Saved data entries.
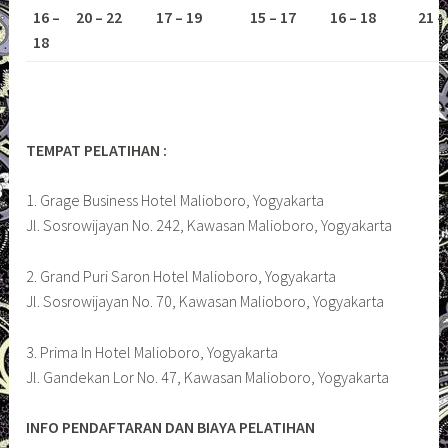
16 –
20 – 22
17 – 19
15 – 17
16 – 18
21 –
18
TEMPAT PELATIHAN :
1. Grage Business Hotel Malioboro, Yogyakarta
Jl. Sosrowijayan No. 242, Kawasan Malioboro, Yogyakarta
2. Grand Puri Saron Hotel Malioboro, Yogyakarta
Jl. Sosrowijayan No. 70, Kawasan Malioboro, Yogyakarta
3. Prima In Hotel Malioboro, Yogyakarta
Jl. Gandekan Lor No. 47, Kawasan Malioboro, Yogyakarta
INFO PENDAFTARAN DAN BIAYA PELATIHAN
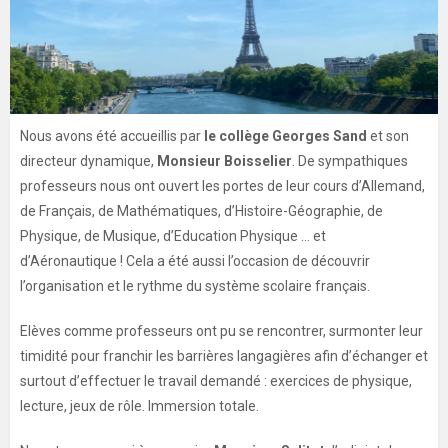
Nous avons été accueillis par
le collège Georges Sand
et son
directeur dynamique,
Monsieur Boisselier
. De sympathiques
professeurs nous ont ouvert les portes de leur cours d’Allemand,
de Français, de Mathématiques, d’Histoire-Géographie, de
Physique, de Musique, d’Education Physique … et
d’Aéronautique ! Cela a été aussi l’occasion de découvrir
l’organisation et le rythme du système scolaire français.
Elèves comme professeurs ont pu se rencontrer, surmonter leur
timidité pour franchir les barrières langagières afin d’échanger et
surtout d’effectuer le travail demandé : exercices de physique,
lecture, jeux de rôle. Immersion totale.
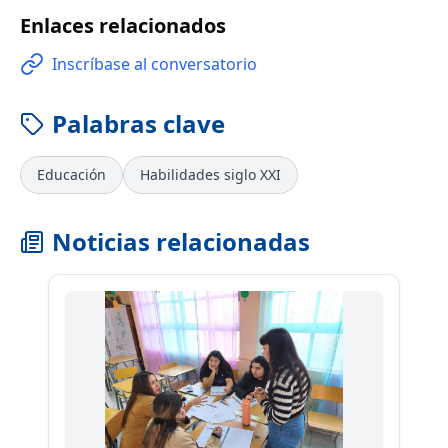
Enlaces relacionados
Inscríbase al conversatorio
Palabras clave
Educación
Habilidades siglo XXI
Noticias relacionadas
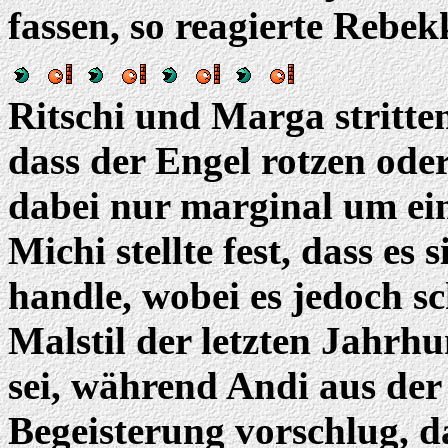
fassen, so reagierte Rebek
Ritschi und Marga stritten
dass der Engel rotzen ode
dabei nur marginal um ei
Michi stellte fest, dass es
handle, wobei es jedoch sc
Malstil der letzten Jahrh
sei, während Andi aus de
Begeisterung vorschlug, d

Task goal.
A verbatim printout of the entries above is expected, free of pictures.

Solution to this exercise.
16 –
20 – 22
17 – 19
15 – 17
16 – 18
21 –
18
TEMPAT PELATIHAN :
1. Grage Business Hotel Malioboro, Yogyakarta
Jl. Sosrowijayan No. 242, Kawasan Malioboro, Yogyakarta
2. Grand Puri Saron Hotel Malioboro, Yogyakarta
Jl. Sosrowijayan No. 70, Kawasan Malioboro, Yogyakarta
3. Prima In Hotel Malioboro, Yogyakarta
Jl. Gandekan Lor No. 47, Kawasan Malioboro, Yogyakarta
INFO PENDAFTARAN DAN BIAYA PELATIHAN
Nous avons été accueillis par
le collège Georges Sand
et son
directeur dynamique,
Monsieur Boisselier
. De sympathiques
professeurs nous ont ouvert les portes de leur cours d’Allemand,
de Français, de Mathématiques, d’Histoire-Géographie, de
Physique, de Musique, d’Education Physique … et
d’Aéronautique ! Cela a été aussi l’occasion de découvrir
l’organisation et le rythme du système scolaire français.
Elèves comme professeurs ont pu se rencontrer, surmonter leur
timidité pour franchir les barrières langagières afin d’échanger et
surtout d’effectuer le travail demandé : exercices de physique,
lecture, jeux de rôle. Immersion totale.
Enlaces relacionados
Inscríbase al conversatorio
Palabras clave
Educación
Habilidades siglo XXI
Noticias relacionadas
fassen, so reagierte Rebek
Ritschi und Marga stritten
dass der Engel rotzen ode
dabei nur marginal um ei
Michi stellte fest, dass es
handle, wobei es jedoch sc
Malstil der letzten Jahrh
sei, während Andi aus de
Begeisterung vorschlug, d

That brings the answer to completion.